Fifty years ago, Bob McTavish, Nat, and John Witzig did an issue of Surfing World, cheering the arrival of the “New Era” (self-titled), which basically meant Nat and Bob and George Greenough. Midget was saluted, the article was in fact very much respectful of Midget, but clearly he wasn’t really included in their New Era club. So that was the beginning of the feud. It should have lasted a few months, maybe a few years, outside. But it never, ever died. Or rather, it died when Midget died. In the end, I think it was Midget holding onto the anger, more so than Nat. Then again, Midget was the one who had to eat the injustice.
BeachGrit: Wasn’t a big fan of the surf media, either.
Because of its beatification of Nat? Of drugs?
Yeah, in a nutshell. Midget was hardcore anti-drug. Belittling,
even. It wasn’t a nice side of him.

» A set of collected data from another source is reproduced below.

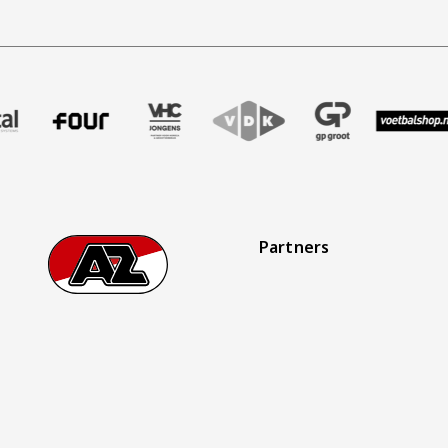
aak
er Treffer uitzendbureau
ze partner Intal
Bezoek onze partner Four
Partner Logos Slider
Bezoek onze partner VHC Jongens
Bezoek onze partner VDK
Bezoek onze partner 
Bezoek onze
Be
Partners
Footer
Ga naar onze homepage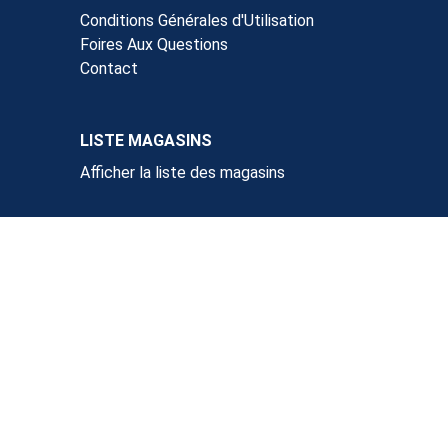
Conditions Générales d'Utilisation
Foires Aux Questions
Contact
LISTE MAGASINS
Afficher la liste des magasins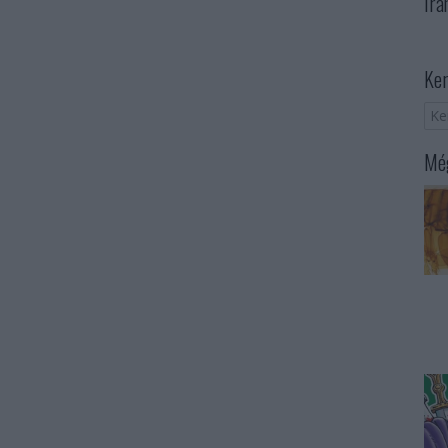
Irá
Ker
Még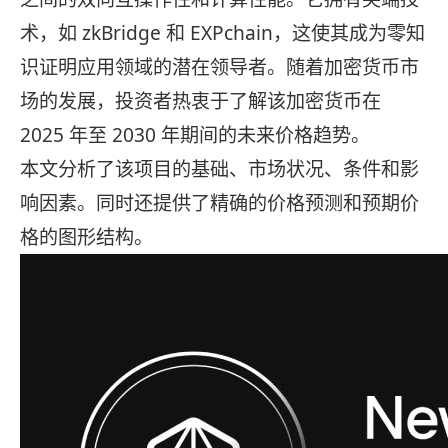
术，如 zkBridge 和 EXPchain，这使其成为零知
识证明应用领域的潜在领导者。随着加密货币市
场的发展，投资者热衷于了解该加密货币在
2025 年至 2030 年期间的未来价格趋势。
本文分析了该项目的基础、市场状况、条件和影
响因素。同时还提供了精确的价格预测和预期价
格的图形结构。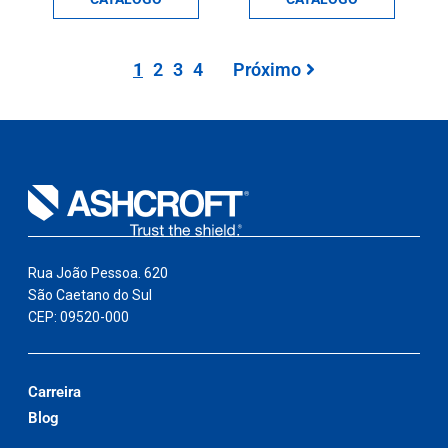
1
2
3
4
Próximo
Rua João Pessoa. 620
São Caetano do Sul
CEP: 09520-000
Carreira
Blog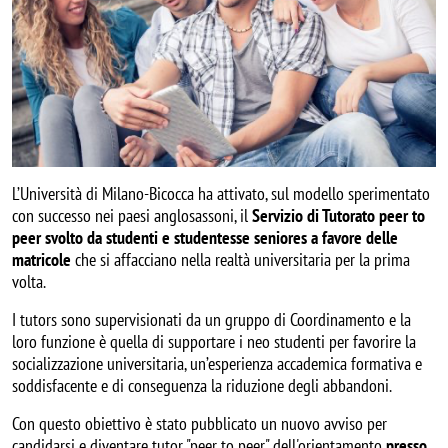
L’Università di Milano-Bicocca ha attivato, sul modello sperimentato
con successo nei paesi anglosassoni, il
Servizio di Tutorato peer to
peer svolto da studenti e studentesse seniores a favore delle
matricole
che si affacciano nella realtà universitaria per la prima
volta.
I tutors sono supervisionati da un gruppo di Coordinamento e la
loro funzione è quella di supportare i neo studenti per favorire la
socializzazione universitaria, un’esperienza accademica formativa e
soddisfacente e di conseguenza la riduzione degli abbandoni.
Con questo obiettivo è stato pubblicato un nuovo avviso per
candidarsi e diventare tutor "peer to peer" dell'orientamento
presso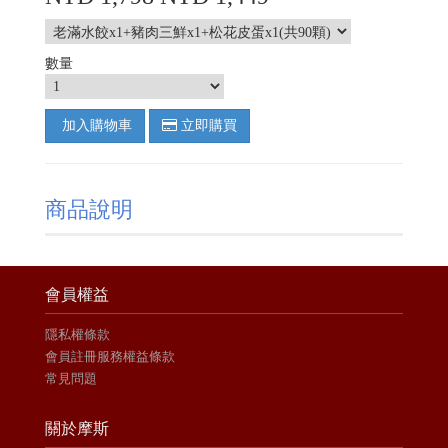
數量
加入購物車
立即購買
商品說明
會員權益
隱私權條款
會員註冊服務權益條款
常見問題
關於摩斯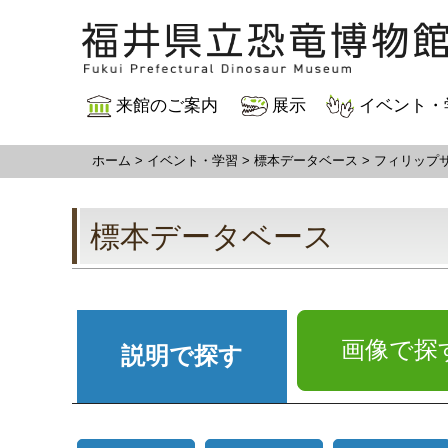
来館のご案内
展示
イベント・
ホーム
>
イベント・学習
>
標本データベース
>
フィリップ
標本データベース
画像で探
説明で探す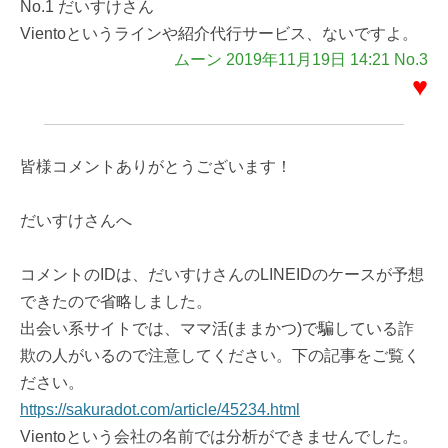
No.1 だいすけさん
Vientoというラインや紹介代行サービス、ないですよ。
ムーン 2019年11月19日 14:21 No.3
♥
皆様コメントありがとうございます！
だいすけさんへ
コメントのIDは、だいすけさんのLINEIDのケースが予想
できたので省略しました。
出会い系サイトでは、ママ活(ままかつ)で騙している詐
欺の人がいるので注意してください。下の記事をご覧く
ださい。
https://sakuradot.com/article/45234.html
Vientoという会社の名前では分析ができませんでした。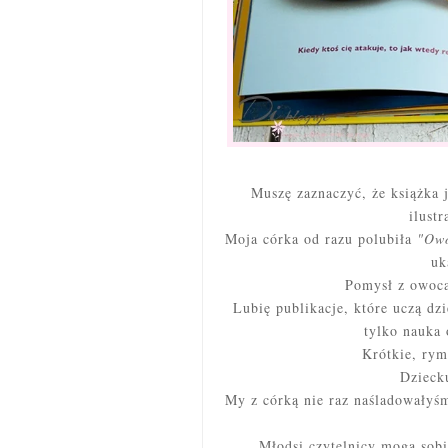
Muszę zaznaczyć, że książka 
ilust
Moja córka od razu polubiła
"Ow
uk
Pomysł z owoca
Lubię publikacje, które uczą dz
tylko nauka 
Krótkie, rym
Dzieck
My z córką nie raz naśladowałyś
Młodsi czytelnicy mogą sob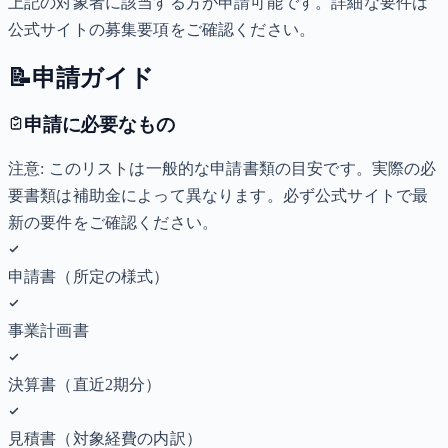
上記の対象者に該当する方が申請可能です。詳細な要件は
公式サイトの募集要項をご確認ください。
📝
申請ガイド
申請に必要なもの
注意: このリストは一般的な申請書類の目安です。実際の必
要書類は補助金によって異なります。必ず公式サイトで最
新の要件をご確認ください。
申請書（所定の様式）
事業計画書
決算書（直近2期分）
見積書（対象経費の内訳）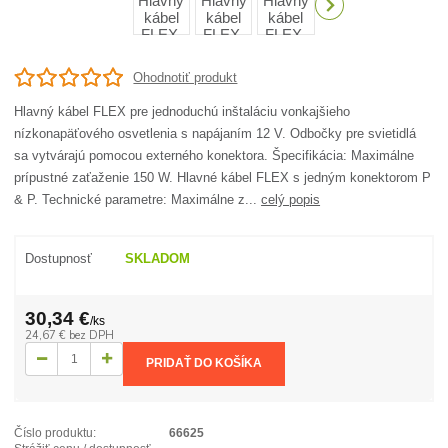
Ohodnotiť produkt
Hlavný kábel FLEX pre jednoduchú inštaláciu vonkajšieho
nízkonapäťového osvetlenia s napájaním 12 V. Odbočky pre svietidlá
sa vytvárajú pomocou externého konektora. Špecifikácia: Maximálne
prípustné zaťaženie 150 W. Hlavné kábel FLEX s jedným konektorom P
& P. Technické parametre: Maximálne z...
celý popis
Dostupnosť
SKLADOM
30,34 €
/
ks
24,67 €
bez DPH
PRIDAŤ DO KOŠÍKA
Číslo produktu:
66625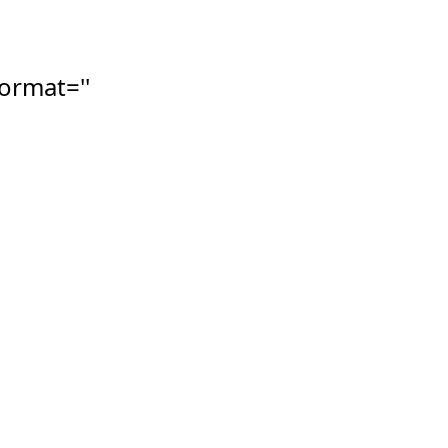
ormat=''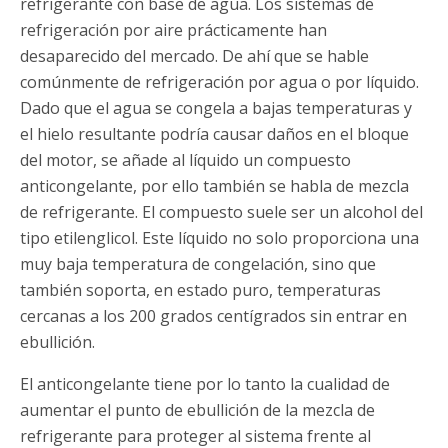
refrigerante con base de agua. Los sistemas de
refrigeración por aire prácticamente han
desaparecido del mercado. De ahí que se hable
comúnmente de refrigeración por agua o por líquido.
Dado que el agua se congela a bajas temperaturas y
el hielo resultante podría causar daños en el bloque
del motor, se añade al líquido un compuesto
anticongelante, por ello también se habla de mezcla
de refrigerante. El compuesto suele ser un alcohol del
tipo etilenglicol. Este líquido no solo proporciona una
muy baja temperatura de congelación, sino que
también soporta, en estado puro, temperaturas
cercanas a los 200 grados centígrados sin entrar en
ebullición.
El anticongelante tiene por lo tanto la cualidad de
aumentar el punto de ebullición de la mezcla de
refrigerante para proteger al sistema frente al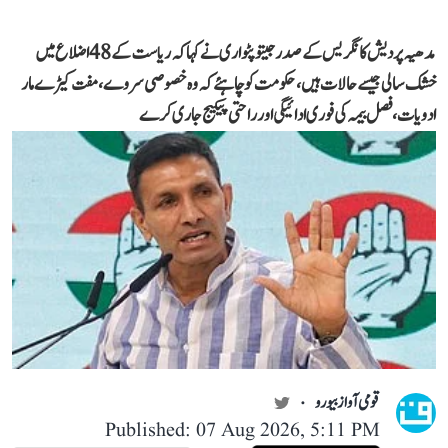
مدھیہ پردیش کانگریس کے صدر جیتو پٹواری نے کہا کہ ریاست کے 48 اضلاع میں
خشک سالی جیسے حالات ہیں، حکومت کو چاہئے کہ وہ خصوصی سروے، مفت کیڑے مار
ادویات، فصل بیمہ کی فوری ادائیگی اور راحتی پیکیج جاری کرے
قومی آواز بیورو
Published: 07 Aug 2026, 5:11 PM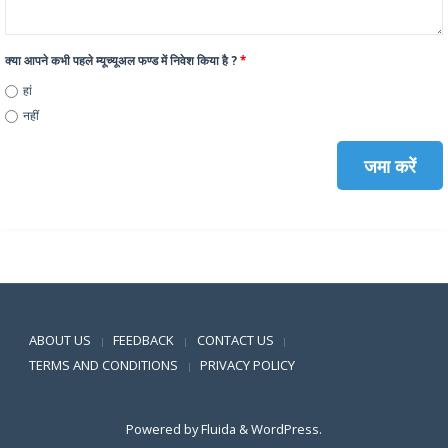
क्या आपने कभी पहले म्यूच्यूअल फण्ड में निवेश किया है ?
*
हां
नहीं
Positive SSL
ABOUT US
FEEDBACK
CONTACT US
|
|
|
TERMS AND CONDITIONS
PRIVACY POLICY
|
Powered by
Fluida
&
WordPress.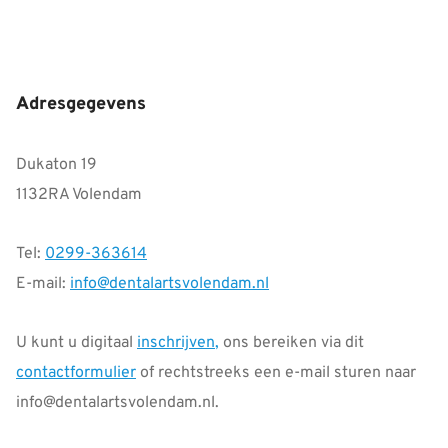
Adresgegevens
Dukaton 19
1132RA Volendam
Tel:
0299-363614
E-mail:
info@dentalartsvolendam.nl
U kunt u digitaal
inschrijven
,
ons bereiken via dit
contactformulier
of rechtstreeks een e-mail sturen naar
info@dentalartsvolendam.nl.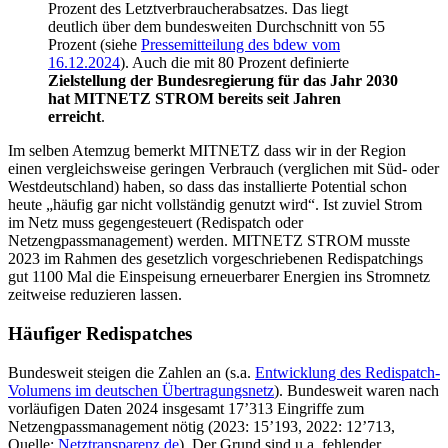
Prozent des Letztverbraucherabsatzes. Das liegt
deutlich über dem bundesweiten Durchschnitt von 55
Prozent (siehe
Pressemitteilung des bdew vom
16.12.2024
). Auch die mit 80 Prozent definierte
Zielstellung der Bundesregierung für das Jahr 2030
hat MITNETZ STROM bereits seit Jahren
erreicht
.
Im selben Atemzug bemerkt MITNETZ dass wir in der Region
einen vergleichsweise geringen Verbrauch (verglichen mit Süd- oder
Westdeutschland) haben, so dass das installierte Potential schon
heute „häufig gar nicht vollständig genutzt wird“. Ist zuviel Strom
im Netz muss gegengesteuert (Redispatch oder
Netzengpassmanagement) werden. MITNETZ STROM musste
2023 im Rahmen des gesetzlich vorgeschriebenen Redispatchings
gut 1100 Mal die Einspeisung erneuerbarer Energien ins Stromnetz
zeitweise reduzieren lassen.
Häufiger Redispatches
Bundesweit steigen die Zahlen an (s.a.
Entwicklung des Redispatch-
Volumens im deutschen Übertragungsnetz
). Bundesweit waren nach
vorläufigen Daten 2024 insgesamt 17’313 Eingriffe zum
Netzengpassmanagement nötig (2023: 15’193, 2022: 12’713,
Quelle:
Netztransparenz.de
). Der Grund sind u.a. fehlender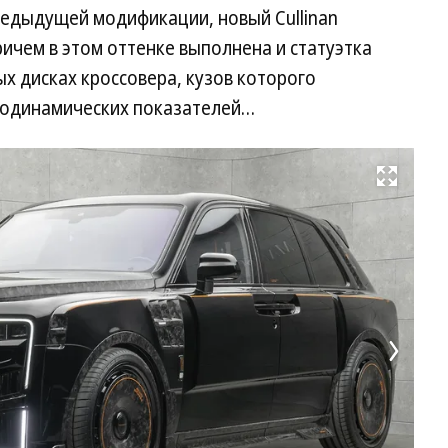
редыдущей модификации, новый Cullinan
ичем в этом оттенке выполнена и статуэтка
ных дисках кроссовера, кузов которого
родинамических показателей…
Развернуть на весь экран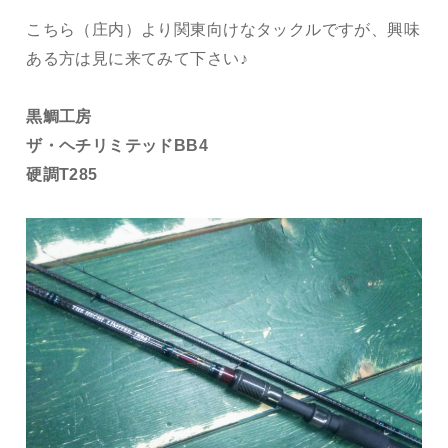
こちら（庄内）より関東向けなタックルですが、興味
ある方は見に来てみて下さい♪
黒鯛工房
ザ・ヘチリミテッドBB4
硬調T285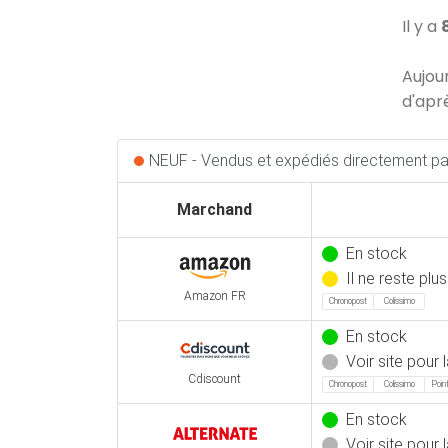
Il y a
Aujou
d'apr
NEUF - Vendus et expédiés directement par
Marchand
En stock
Il ne reste plu
Amazon FR
Chronopost
Colissimo
En stock
Voir site pour l
Cdiscount
Chronopost
Colissimo
Point
En stock
Voir site pour l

He was so good at what he did,
everything he did — his surfboards were as sleek and perfect as his
surfing style — that I think he was blinded to the idea that other
people could do things differently.
As far as I know, Midget never acknowledged that Nat and all the other red-eyed shortboard longhairs, dippy as they often were, had nonetheless moved the whole program along. Their was a stiffness to Midget, the person, even though as a surfer he laid down some of surfing’s most fluid, graceful tracks. He was uncompromising. It made him great and it cost him dearly.